→ TASK TO COMPLETE
Answer these questions using the book-review passage below:
1. Which chapter of the first book did the reviewer dislike?
2. How many pages does Tinker, Tailor, Soldier, Spy have?
3. In what years did David Cornwell serve in British Foreign Intelligence?

→ SUPPLIED PASSAGE
# # # # # # #

I'm in a season and it isn't one of laughing and external joy. Timing really is everything and this book - and how I read it at a snail's pace - spoke to some of the same things my counselor and I have been discussing in my sessions. I love a good confirmation from God. I got a lot out of the chapters on anger and contempt. They helped clarify some things for me. I did not dig the chapter on the redemptive power of divine shame - I felt it dismissed and tried to "christianese" the feelings of shame some people have due to their various abuses etc. I'm still thinking through the things said in that chapter but my Spirit isn't jiving with it. We Christians have a guilt problem. We think we are guilty and sinning all.of.the.time. And while we are sinners we aren't doing it all of the time and not every emotion we feel or experience is a result of our sin. Sometimes it's the result of someone else's sin. In fact, it might even be 50/50. Anyway. Overall, the book was very good for me to read in this season I find myself in and dear friend who sent it knows me and my heart well enough to know that it would speak to me as well. This is an older book, I believe out of print even, but if you can locate a copy it's worth the read and consideration.




Tinker, Tailor, Soldier, Spy (The Karla Trilogy #1) by John le Carré
381 pages

The challenge was to read a bestseller from the year you were born. I went one step further and picked a bestseller from the week of the year I was born. And that's how I ended up with Tinker, Tailor, Soldier, Spy in my hands. I had not heard of it before (or the movie that has been made from the book) or of the author before so it's a win-win for new-to-me!

John le Carré is the pen name for David Cornwell who served in British Foreign Intelligence from 1959-1964. So he writes his spy novels with expertise and intimate knowledge of the world in which we actually do seem to have spies. I always feel like the whole spy business is made up, a fantasy of people who have watched too many movies or something. But apparently it is real, heck maybe my next door neighbor is a CIA agent on assignment. (Seriously - could that actually happen? Does it happen? I just find it so hard to actually believe. Anyway.)

# # # # # # #

→ EXERCISE DATA
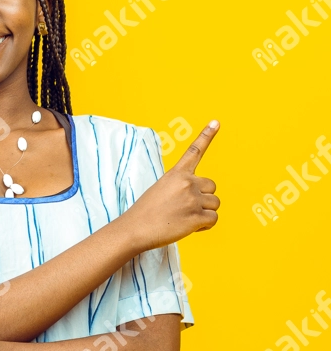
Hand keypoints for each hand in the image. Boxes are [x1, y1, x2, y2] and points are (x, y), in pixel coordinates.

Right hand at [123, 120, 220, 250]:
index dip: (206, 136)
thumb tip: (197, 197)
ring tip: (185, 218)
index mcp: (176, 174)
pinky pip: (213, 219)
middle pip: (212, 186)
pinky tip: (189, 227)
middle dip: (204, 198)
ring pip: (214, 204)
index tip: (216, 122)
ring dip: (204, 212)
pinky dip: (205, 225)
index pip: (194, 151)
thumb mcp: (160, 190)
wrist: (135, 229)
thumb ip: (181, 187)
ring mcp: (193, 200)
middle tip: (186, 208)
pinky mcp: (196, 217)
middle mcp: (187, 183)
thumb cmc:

# # # # # # #

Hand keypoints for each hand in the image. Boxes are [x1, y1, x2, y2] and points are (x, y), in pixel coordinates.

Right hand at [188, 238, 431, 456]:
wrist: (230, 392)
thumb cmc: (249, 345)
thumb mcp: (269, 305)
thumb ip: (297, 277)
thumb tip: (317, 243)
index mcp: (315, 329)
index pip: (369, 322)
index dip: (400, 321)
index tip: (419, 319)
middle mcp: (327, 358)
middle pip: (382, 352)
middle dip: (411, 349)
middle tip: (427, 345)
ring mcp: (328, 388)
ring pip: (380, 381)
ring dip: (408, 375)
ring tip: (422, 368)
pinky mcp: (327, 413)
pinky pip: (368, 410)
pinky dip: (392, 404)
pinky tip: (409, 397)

# # # # # # #

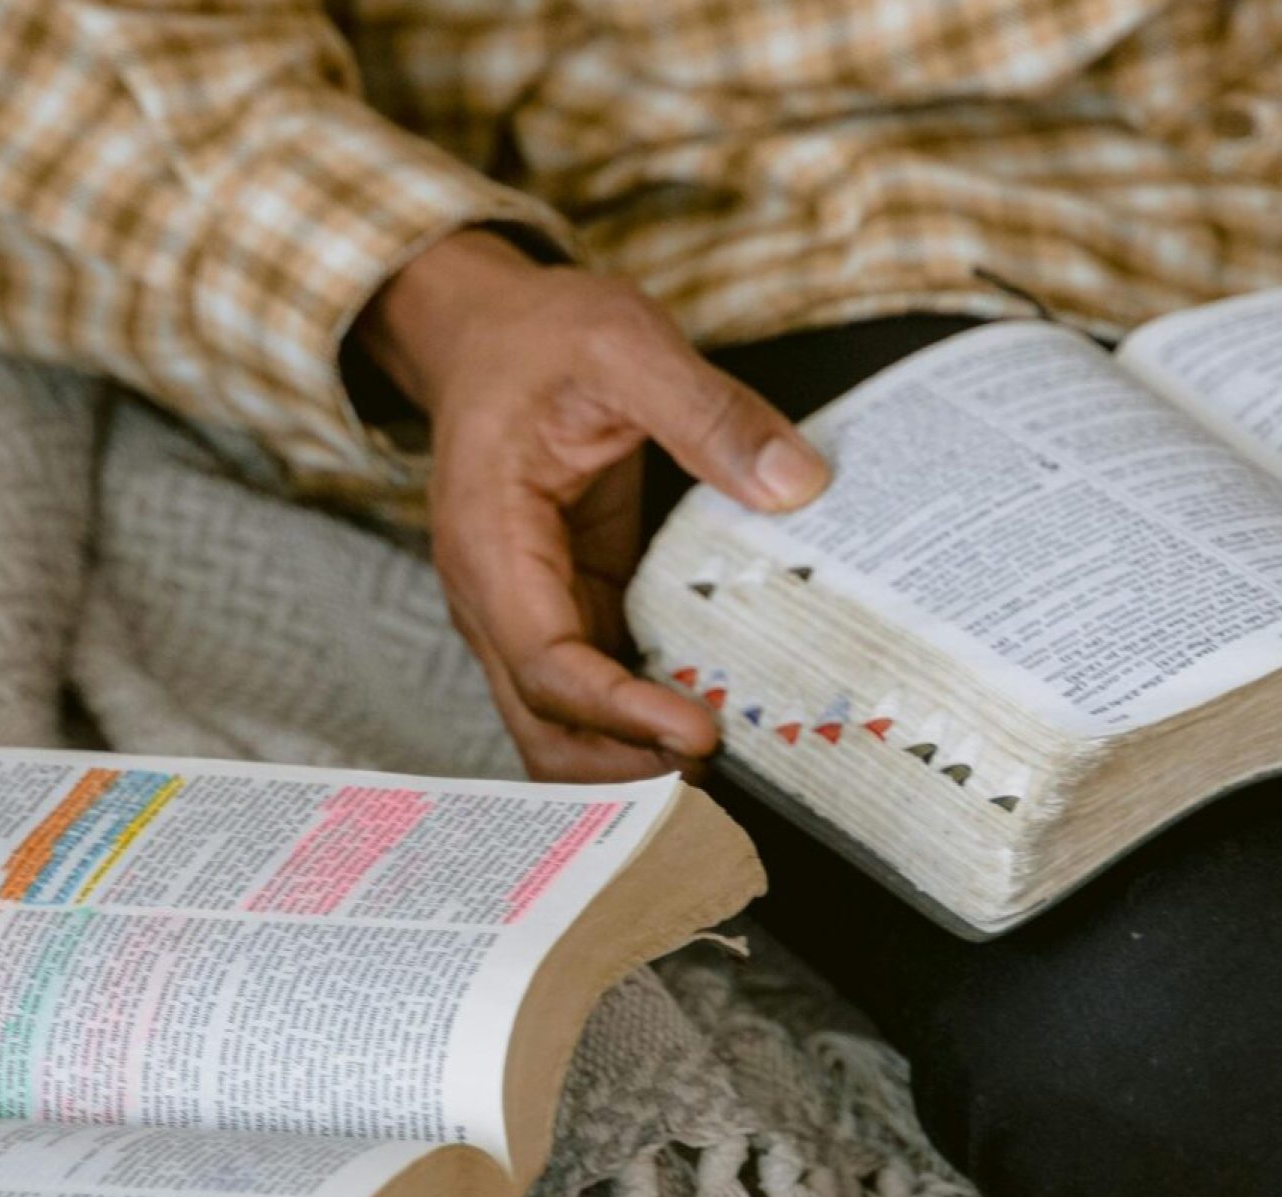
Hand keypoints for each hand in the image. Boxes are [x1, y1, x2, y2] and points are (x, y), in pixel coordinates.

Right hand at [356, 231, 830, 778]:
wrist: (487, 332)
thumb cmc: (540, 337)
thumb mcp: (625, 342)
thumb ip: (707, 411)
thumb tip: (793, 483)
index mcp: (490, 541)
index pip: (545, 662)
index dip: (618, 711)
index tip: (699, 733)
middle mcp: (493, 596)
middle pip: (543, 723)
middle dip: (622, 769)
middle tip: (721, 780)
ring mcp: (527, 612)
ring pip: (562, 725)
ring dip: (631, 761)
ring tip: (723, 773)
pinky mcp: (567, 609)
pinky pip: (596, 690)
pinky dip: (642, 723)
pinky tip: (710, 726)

# # # # # # #

→ TASK RESULT
1. The chapter on the redemptive power of divine shame.
2. 381 pages.
3. From 1959 to 1964.